Dans une grande majorité des familles haïtiennes, il existe au moins un de ces rudes travailleurs qui jour et nuit, sous le chaud soleil comme pendant les temps de pluie, lors des violences des rues comme dans les bouchons qui rappellent la vitalité économique dans la vie de nos communes. Qui a dit que de nombreux enfants du personnel domestique, les chauffeurs, les agents de sécurité et certains des collaborateurs des dirigeants haïtiens utilisent au quotidien des Taxis-Motos pour se rendre à l’école, à l’université, au marché, à l’hôpital, au travail... ?   
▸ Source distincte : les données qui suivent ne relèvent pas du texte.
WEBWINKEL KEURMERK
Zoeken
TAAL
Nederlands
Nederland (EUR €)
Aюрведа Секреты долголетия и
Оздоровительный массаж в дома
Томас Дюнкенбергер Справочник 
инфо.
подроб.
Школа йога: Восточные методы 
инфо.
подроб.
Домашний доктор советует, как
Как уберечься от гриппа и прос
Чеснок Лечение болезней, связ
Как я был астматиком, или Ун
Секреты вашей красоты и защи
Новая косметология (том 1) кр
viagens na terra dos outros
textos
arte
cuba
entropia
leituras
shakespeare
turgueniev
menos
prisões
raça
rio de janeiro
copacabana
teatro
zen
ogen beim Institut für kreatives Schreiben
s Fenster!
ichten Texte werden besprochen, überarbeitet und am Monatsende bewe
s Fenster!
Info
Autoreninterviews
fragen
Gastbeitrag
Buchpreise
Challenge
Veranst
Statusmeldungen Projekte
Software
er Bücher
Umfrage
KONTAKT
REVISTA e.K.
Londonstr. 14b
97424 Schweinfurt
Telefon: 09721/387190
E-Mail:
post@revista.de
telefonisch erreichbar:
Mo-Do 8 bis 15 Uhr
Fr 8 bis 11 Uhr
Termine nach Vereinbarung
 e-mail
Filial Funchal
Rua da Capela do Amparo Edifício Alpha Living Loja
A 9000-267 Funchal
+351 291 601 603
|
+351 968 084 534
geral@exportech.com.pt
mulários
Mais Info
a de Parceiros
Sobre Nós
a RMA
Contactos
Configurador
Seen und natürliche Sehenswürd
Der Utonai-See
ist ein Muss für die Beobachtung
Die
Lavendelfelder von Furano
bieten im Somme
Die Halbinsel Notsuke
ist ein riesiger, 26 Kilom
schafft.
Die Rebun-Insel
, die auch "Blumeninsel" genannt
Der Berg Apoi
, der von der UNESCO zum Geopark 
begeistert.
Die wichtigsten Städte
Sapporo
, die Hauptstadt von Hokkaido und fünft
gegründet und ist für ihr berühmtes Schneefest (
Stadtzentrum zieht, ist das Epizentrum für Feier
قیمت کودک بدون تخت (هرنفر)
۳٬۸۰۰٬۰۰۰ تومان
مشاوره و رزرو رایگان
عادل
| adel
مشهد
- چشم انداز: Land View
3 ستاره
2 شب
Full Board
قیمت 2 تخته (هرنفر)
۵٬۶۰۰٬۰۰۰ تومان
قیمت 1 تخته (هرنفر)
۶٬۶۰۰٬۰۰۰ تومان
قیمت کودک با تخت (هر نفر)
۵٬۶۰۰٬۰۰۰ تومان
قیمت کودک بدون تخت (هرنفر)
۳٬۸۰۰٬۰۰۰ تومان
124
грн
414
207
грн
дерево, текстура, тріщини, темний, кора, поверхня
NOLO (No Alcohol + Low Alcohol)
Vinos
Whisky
Dans une forme de mission presque « sociale » imposée par les conditions de vie du pays, et face aux besoins réels et urgents de la population, les chauffeurs de Taxis-Moto, représentent des acteurs à valoriser dans les politiques publiques d’éducation et de transport en Haïti. Il y a lieu de reconnaître leur rôle dans les politiques éducatives. Et pourquoi pas, l’Etat, les collectivites territoriales, et d’autres acteurs socioeconomiques devraient penser aux opportunites et aux possibilités d’intégrer les Taxis-Moto dans des projets de transport scolaire communautaire. Il faudrait penser à former et à encadrer ces héros invisibles, pour mieux sécuriser ce secteur pour en faire un partenaire durable de l’éducation.   

Dans un pays où l'État peine à garantir des moyens de transport scolaire fiables, les Taxis-Moto apparaissent comme des alliés de l’éducation, souvent ignorés mais essentiels. Ces chauffeurs aux multiples talents et visions, parcours et passions, reconvertis dans cette nouvelle profession participent, chaque jour, à écrire l’avenir de milliers d’enfants, moteur rugissant à l’appui. Il est temps de les reconnaître comme des acteurs de changement et de penser à des politiques de soutien adaptées. Au travers du miroir social de la conscience que je tente de vous présenter, il est possible d’entrevoir entre un casque, un deux-roues et une volonté inébranlable de servir, le portrait ambulant des centaines et des milliers des nouveaux héros…de l’éducation.